_Task brief:_
Using the records below, repeat exactly the lines from the one holding "right wrist: (850, 372)" through the one holding "right ear: (451, 365)", both ends included, and no others.

---------- Data to use

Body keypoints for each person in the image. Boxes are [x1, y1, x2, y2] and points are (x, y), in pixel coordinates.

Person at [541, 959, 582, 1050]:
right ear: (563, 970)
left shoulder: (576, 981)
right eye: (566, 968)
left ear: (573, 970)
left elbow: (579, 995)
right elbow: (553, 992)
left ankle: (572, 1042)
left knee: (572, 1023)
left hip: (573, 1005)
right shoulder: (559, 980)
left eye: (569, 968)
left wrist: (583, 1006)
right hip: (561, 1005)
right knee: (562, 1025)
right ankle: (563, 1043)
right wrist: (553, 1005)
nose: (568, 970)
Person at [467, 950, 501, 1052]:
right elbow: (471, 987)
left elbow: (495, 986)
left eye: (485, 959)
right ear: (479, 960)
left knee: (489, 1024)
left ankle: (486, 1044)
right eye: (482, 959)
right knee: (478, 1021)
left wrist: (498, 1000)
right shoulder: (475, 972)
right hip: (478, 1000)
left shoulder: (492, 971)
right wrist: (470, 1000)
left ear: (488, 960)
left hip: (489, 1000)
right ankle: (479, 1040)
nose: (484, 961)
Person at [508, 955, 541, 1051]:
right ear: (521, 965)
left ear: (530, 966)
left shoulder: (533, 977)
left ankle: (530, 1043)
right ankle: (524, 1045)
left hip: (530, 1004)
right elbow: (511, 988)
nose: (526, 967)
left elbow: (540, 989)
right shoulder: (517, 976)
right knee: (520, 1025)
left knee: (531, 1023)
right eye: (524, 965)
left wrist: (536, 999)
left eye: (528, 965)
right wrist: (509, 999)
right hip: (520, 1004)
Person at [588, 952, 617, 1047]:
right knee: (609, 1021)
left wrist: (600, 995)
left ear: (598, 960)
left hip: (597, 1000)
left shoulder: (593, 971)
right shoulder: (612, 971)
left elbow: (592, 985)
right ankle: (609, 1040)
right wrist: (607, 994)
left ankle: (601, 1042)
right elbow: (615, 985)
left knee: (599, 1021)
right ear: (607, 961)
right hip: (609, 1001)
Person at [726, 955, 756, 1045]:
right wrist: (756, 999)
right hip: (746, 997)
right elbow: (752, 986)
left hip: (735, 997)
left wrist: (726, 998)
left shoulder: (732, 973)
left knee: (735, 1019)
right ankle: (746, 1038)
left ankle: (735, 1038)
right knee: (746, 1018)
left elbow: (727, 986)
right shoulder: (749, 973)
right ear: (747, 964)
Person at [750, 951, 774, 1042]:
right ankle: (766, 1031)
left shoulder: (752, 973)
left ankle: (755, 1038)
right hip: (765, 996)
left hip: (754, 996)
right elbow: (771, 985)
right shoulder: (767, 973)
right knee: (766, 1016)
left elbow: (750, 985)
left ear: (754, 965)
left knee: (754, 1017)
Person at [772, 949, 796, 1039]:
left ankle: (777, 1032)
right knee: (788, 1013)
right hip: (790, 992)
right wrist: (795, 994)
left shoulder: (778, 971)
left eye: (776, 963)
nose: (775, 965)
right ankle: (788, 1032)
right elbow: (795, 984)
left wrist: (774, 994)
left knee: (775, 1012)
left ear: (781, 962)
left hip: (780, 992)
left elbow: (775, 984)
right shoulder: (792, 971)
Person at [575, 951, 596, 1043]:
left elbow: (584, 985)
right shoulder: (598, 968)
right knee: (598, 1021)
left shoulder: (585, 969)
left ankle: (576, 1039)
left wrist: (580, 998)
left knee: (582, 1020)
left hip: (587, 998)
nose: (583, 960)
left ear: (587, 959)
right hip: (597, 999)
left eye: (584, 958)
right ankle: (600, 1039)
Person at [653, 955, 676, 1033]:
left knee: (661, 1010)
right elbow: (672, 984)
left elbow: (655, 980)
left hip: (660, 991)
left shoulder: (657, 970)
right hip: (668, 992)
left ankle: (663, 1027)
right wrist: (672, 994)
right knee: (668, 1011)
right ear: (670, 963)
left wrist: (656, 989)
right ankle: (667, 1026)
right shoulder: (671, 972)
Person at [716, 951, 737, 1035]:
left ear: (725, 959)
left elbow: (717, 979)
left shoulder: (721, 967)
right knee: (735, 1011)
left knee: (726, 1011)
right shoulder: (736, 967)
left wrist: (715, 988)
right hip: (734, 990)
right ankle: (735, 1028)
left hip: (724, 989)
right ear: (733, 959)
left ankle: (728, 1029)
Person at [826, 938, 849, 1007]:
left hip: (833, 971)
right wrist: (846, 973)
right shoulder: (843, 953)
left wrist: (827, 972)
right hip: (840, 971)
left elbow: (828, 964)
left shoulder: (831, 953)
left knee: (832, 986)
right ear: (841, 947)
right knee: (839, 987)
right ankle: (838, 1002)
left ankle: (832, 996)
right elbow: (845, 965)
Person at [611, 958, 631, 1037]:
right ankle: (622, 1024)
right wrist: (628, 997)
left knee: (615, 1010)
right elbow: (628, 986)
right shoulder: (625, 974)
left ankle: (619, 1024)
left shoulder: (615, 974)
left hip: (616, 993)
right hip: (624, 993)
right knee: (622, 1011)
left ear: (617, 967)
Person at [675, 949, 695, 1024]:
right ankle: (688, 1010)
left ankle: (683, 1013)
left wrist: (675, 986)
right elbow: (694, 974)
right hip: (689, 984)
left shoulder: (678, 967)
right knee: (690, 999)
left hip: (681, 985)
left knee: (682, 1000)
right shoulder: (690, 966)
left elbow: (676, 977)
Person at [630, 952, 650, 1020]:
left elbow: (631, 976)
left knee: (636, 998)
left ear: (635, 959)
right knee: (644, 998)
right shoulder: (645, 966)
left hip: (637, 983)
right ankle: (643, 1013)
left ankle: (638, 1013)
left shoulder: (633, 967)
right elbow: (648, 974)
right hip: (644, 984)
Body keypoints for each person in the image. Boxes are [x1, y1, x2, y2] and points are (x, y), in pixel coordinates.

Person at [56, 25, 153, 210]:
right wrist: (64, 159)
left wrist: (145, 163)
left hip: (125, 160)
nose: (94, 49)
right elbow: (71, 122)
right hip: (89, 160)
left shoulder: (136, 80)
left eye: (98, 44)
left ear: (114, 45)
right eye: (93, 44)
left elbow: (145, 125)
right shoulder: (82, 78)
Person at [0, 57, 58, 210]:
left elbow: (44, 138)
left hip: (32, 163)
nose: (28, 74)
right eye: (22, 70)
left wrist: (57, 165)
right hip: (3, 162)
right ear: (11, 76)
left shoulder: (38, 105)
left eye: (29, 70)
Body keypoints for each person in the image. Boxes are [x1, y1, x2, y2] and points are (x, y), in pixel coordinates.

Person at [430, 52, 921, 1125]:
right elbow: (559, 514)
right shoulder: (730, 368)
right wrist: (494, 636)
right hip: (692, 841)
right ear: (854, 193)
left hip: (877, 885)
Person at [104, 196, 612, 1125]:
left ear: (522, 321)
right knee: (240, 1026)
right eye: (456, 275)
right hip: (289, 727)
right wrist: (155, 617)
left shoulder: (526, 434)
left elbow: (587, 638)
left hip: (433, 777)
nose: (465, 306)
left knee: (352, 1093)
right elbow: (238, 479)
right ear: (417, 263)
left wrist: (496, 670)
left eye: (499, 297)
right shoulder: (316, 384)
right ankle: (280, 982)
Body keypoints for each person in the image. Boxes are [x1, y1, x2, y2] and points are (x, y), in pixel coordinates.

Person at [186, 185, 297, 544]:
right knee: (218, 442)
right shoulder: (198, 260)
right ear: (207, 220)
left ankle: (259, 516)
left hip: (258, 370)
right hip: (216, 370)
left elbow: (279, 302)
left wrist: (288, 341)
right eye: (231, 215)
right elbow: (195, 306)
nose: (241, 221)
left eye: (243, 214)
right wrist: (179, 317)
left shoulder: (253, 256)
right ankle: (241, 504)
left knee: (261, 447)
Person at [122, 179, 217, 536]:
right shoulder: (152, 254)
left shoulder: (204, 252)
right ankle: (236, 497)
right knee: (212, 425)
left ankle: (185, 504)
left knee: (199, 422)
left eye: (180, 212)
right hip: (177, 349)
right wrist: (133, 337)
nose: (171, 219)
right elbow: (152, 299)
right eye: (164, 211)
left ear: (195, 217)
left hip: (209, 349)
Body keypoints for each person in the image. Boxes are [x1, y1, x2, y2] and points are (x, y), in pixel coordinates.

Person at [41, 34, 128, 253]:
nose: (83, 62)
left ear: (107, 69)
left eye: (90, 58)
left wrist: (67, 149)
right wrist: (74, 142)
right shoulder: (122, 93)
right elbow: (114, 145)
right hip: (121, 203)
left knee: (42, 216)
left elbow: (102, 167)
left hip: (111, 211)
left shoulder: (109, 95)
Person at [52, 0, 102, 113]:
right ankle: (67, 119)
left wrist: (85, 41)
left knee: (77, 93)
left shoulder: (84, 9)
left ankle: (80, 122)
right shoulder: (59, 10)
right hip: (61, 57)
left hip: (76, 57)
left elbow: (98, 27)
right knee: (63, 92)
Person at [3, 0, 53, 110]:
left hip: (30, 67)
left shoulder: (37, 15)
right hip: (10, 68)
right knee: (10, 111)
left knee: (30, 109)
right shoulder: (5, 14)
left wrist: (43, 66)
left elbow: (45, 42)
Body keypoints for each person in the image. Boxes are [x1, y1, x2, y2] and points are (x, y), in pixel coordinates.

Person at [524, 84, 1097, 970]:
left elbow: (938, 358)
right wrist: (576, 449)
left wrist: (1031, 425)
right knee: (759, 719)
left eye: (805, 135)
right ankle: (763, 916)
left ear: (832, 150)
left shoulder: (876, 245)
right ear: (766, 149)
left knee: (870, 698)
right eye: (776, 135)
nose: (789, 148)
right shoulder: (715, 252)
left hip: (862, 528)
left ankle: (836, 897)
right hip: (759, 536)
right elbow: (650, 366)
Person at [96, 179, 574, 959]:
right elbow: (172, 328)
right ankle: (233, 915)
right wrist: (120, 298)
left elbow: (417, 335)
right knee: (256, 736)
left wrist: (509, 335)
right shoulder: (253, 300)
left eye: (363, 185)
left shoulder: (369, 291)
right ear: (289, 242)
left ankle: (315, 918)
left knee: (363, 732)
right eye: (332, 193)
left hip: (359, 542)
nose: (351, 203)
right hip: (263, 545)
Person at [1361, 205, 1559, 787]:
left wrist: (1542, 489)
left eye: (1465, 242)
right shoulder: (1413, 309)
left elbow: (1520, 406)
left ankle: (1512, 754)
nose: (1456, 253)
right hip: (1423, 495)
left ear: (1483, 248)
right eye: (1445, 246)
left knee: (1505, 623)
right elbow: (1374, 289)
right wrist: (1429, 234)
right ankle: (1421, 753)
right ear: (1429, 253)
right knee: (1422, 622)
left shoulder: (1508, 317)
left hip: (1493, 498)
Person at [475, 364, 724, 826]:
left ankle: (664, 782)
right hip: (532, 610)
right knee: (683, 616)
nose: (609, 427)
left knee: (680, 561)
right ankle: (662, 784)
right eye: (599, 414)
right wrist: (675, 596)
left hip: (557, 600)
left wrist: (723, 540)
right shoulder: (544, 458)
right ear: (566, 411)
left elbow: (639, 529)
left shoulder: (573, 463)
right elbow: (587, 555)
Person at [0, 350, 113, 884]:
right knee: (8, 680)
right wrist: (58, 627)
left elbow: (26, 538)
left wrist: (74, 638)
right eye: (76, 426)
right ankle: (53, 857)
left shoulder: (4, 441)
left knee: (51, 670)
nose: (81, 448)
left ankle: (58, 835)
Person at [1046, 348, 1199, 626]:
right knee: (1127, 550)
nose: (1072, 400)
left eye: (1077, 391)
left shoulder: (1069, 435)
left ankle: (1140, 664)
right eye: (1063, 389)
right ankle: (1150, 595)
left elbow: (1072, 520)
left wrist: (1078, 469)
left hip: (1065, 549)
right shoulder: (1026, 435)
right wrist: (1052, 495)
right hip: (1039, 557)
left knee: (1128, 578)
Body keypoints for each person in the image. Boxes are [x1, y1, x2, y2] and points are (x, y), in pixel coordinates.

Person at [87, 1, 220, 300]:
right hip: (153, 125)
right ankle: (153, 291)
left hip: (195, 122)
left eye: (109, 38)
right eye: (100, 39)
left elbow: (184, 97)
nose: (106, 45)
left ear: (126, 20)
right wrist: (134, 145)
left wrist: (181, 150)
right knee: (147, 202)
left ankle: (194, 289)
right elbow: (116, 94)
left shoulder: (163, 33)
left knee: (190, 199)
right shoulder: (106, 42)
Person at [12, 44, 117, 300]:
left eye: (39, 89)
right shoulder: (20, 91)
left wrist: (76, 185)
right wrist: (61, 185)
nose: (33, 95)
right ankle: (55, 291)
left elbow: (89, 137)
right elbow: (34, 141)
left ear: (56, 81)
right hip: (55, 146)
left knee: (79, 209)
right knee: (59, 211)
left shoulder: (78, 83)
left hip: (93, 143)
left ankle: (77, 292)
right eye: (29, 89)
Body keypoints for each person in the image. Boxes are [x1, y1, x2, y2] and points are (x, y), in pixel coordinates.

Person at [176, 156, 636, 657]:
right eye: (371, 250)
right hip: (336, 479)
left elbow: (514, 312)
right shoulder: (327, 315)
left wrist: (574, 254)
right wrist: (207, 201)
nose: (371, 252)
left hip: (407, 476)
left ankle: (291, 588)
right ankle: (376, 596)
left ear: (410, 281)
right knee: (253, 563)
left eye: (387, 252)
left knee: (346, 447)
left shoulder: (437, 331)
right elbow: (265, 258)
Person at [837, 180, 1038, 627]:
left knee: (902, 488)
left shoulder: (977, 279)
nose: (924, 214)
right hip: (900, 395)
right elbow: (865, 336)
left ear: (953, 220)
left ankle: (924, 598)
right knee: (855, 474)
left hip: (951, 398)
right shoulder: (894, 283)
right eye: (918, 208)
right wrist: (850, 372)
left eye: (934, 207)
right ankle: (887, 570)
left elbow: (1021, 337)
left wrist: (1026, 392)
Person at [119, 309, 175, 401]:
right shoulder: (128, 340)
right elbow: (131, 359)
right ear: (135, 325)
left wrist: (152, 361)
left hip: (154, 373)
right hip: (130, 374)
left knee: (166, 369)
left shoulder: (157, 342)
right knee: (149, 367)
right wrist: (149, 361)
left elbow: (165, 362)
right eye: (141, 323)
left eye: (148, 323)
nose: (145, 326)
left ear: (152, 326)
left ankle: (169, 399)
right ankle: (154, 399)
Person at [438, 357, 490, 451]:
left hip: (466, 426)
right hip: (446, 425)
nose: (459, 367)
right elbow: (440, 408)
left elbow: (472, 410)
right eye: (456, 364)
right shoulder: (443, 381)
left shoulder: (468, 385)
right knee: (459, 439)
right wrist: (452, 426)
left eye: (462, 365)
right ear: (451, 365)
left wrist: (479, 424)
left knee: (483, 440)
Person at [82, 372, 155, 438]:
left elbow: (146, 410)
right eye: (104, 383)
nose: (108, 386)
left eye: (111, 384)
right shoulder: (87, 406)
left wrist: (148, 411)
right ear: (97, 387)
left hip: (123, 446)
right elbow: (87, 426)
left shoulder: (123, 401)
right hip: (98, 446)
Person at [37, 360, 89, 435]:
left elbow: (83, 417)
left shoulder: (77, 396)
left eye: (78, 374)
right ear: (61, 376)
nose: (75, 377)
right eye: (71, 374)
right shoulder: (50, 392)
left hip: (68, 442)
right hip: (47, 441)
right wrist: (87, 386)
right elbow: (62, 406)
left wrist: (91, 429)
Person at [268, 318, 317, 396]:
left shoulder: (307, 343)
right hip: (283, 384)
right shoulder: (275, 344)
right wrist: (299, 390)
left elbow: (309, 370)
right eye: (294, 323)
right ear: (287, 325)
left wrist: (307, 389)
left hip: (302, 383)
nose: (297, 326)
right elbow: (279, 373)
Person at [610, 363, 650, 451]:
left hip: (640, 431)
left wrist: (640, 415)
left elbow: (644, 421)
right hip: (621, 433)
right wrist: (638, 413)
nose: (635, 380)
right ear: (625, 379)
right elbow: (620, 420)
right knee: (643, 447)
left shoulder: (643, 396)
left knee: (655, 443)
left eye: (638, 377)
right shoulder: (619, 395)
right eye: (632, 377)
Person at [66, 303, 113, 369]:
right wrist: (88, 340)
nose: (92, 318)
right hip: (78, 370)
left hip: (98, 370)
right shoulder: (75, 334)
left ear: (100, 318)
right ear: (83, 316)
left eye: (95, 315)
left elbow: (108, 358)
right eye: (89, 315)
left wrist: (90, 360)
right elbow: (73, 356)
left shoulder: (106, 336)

--------------------

_Task solution:_
right wrist: (850, 372)
left eye: (934, 207)
right ankle: (887, 570)
left elbow: (1021, 337)
left wrist: (1026, 392)
Person at [119, 309, 175, 401]:
right shoulder: (128, 340)
right elbow: (131, 359)
right ear: (135, 325)
left wrist: (152, 361)
left hip: (154, 373)
right hip: (130, 374)
left knee: (166, 369)
left shoulder: (157, 342)
right knee: (149, 367)
right wrist: (149, 361)
left elbow: (165, 362)
right eye: (141, 323)
left eye: (148, 323)
nose: (145, 326)
left ear: (152, 326)
left ankle: (169, 399)
right ankle: (154, 399)
Person at [438, 357, 490, 451]:
left hip: (466, 426)
right hip: (446, 425)
nose: (459, 367)
right elbow: (440, 408)
left elbow: (472, 410)
right eye: (456, 364)
right shoulder: (443, 381)
left shoulder: (468, 385)
right knee: (459, 439)
right wrist: (452, 426)
left eye: (462, 365)
right ear: (451, 365)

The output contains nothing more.